WORK TO COMPLETE: Give back every line of the records below without any change, keeping them in their original order.

====== LISTED RECORDS ======

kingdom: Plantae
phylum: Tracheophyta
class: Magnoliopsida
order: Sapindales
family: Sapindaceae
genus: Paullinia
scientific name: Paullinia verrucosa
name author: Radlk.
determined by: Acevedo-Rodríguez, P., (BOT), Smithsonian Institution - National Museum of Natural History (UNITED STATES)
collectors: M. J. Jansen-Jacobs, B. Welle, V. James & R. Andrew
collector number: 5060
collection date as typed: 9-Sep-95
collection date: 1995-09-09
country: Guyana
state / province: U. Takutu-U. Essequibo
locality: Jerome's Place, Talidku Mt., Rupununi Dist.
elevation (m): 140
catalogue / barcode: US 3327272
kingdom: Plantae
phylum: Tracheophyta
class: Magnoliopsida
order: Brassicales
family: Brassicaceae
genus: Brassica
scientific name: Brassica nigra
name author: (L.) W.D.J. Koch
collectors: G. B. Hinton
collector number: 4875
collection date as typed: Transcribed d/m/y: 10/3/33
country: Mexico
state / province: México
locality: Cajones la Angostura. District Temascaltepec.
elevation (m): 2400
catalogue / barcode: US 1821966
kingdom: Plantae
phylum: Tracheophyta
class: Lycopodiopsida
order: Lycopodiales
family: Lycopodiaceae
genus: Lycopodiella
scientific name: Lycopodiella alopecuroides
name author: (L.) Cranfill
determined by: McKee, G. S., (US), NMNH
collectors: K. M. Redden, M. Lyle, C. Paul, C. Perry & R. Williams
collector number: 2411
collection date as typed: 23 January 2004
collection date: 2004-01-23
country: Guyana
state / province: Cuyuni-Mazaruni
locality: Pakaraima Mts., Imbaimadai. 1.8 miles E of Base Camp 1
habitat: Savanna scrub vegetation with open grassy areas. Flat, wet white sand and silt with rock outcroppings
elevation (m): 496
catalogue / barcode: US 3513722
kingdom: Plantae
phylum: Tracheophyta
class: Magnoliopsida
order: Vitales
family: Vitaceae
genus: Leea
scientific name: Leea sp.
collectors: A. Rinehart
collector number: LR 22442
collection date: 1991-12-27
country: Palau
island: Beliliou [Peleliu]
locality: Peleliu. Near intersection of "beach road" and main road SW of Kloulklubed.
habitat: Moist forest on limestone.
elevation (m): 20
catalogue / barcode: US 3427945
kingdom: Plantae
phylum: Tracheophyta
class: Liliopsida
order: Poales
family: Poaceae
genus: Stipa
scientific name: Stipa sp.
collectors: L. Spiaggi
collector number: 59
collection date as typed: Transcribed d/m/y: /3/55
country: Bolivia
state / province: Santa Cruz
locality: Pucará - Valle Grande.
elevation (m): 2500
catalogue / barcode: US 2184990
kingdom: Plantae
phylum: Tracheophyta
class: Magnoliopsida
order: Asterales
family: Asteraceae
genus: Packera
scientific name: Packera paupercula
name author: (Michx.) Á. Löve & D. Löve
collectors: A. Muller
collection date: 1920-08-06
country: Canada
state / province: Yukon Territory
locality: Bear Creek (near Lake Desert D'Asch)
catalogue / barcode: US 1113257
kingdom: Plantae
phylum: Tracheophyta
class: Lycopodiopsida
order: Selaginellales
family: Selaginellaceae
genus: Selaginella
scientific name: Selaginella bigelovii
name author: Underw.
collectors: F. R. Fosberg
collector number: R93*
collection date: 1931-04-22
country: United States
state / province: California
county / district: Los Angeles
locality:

======

WRITTEN REPLY:
kingdom: Plantae
phylum: Tracheophyta
class: Magnoliopsida
order: Sapindales
family: Sapindaceae
genus: Paullinia
scientific name: Paullinia verrucosa
name author: Radlk.
determined by: Acevedo-Rodríguez, P., (BOT), Smithsonian Institution - National Museum of Natural History (UNITED STATES)
collectors: M. J. Jansen-Jacobs, B. Welle, V. James & R. Andrew
collector number: 5060
collection date as typed: 9-Sep-95
collection date: 1995-09-09
country: Guyana
state / province: U. Takutu-U. Essequibo
locality: Jerome's Place, Talidku Mt., Rupununi Dist.
elevation (m): 140
catalogue / barcode: US 3327272
kingdom: Plantae
phylum: Tracheophyta
class: Magnoliopsida
order: Brassicales
family: Brassicaceae
genus: Brassica
scientific name: Brassica nigra
name author: (L.) W.D.J. Koch
collectors: G. B. Hinton
collector number: 4875
collection date as typed: Transcribed d/m/y: 10/3/33
country: Mexico
state / province: México
locality: Cajones la Angostura. District Temascaltepec.
elevation (m): 2400
catalogue / barcode: US 1821966
kingdom: Plantae
phylum: Tracheophyta
class: Lycopodiopsida
order: Lycopodiales
family: Lycopodiaceae
genus: Lycopodiella
scientific name: Lycopodiella alopecuroides
name author: (L.) Cranfill
determined by: McKee, G. S., (US), NMNH
collectors: K. M. Redden, M. Lyle, C. Paul, C. Perry & R. Williams
collector number: 2411
collection date as typed: 23 January 2004
collection date: 2004-01-23
country: Guyana
state / province: Cuyuni-Mazaruni
locality: Pakaraima Mts., Imbaimadai. 1.8 miles E of Base Camp 1
habitat: Savanna scrub vegetation with open grassy areas. Flat, wet white sand and silt with rock outcroppings
elevation (m): 496
catalogue / barcode: US 3513722
kingdom: Plantae
phylum: Tracheophyta
class: Magnoliopsida
order: Vitales
family: Vitaceae
genus: Leea
scientific name: Leea sp.
collectors: A. Rinehart
collector number: LR 22442
collection date: 1991-12-27
country: Palau
island: Beliliou [Peleliu]
locality: Peleliu. Near intersection of "beach road" and main road SW of Kloulklubed.
habitat: Moist forest on limestone.
elevation (m): 20
catalogue / barcode: US 3427945
kingdom: Plantae
phylum: Tracheophyta
class: Liliopsida
order: Poales
family: Poaceae
genus: Stipa
scientific name: Stipa sp.
collectors: L. Spiaggi
collector number: 59
collection date as typed: Transcribed d/m/y: /3/55
country: Bolivia
state / province: Santa Cruz
locality: Pucará - Valle Grande.
elevation (m): 2500
catalogue / barcode: US 2184990
kingdom: Plantae
phylum: Tracheophyta
class: Magnoliopsida
order: Asterales
family: Asteraceae
genus: Packera
scientific name: Packera paupercula
name author: (Michx.) Á. Löve & D. Löve
collectors: A. Muller
collection date: 1920-08-06
country: Canada
state / province: Yukon Territory
locality: Bear Creek (near Lake Desert D'Asch)
catalogue / barcode: US 1113257
kingdom: Plantae
phylum: Tracheophyta
class: Lycopodiopsida
order: Selaginellales
family: Selaginellaceae
genus: Selaginella
scientific name: Selaginella bigelovii
name author: Underw.
collectors: F. R. Fosberg
collector number: R93*
collection date: 1931-04-22
country: United States
state / province: California
county / district: Los Angeles
locality:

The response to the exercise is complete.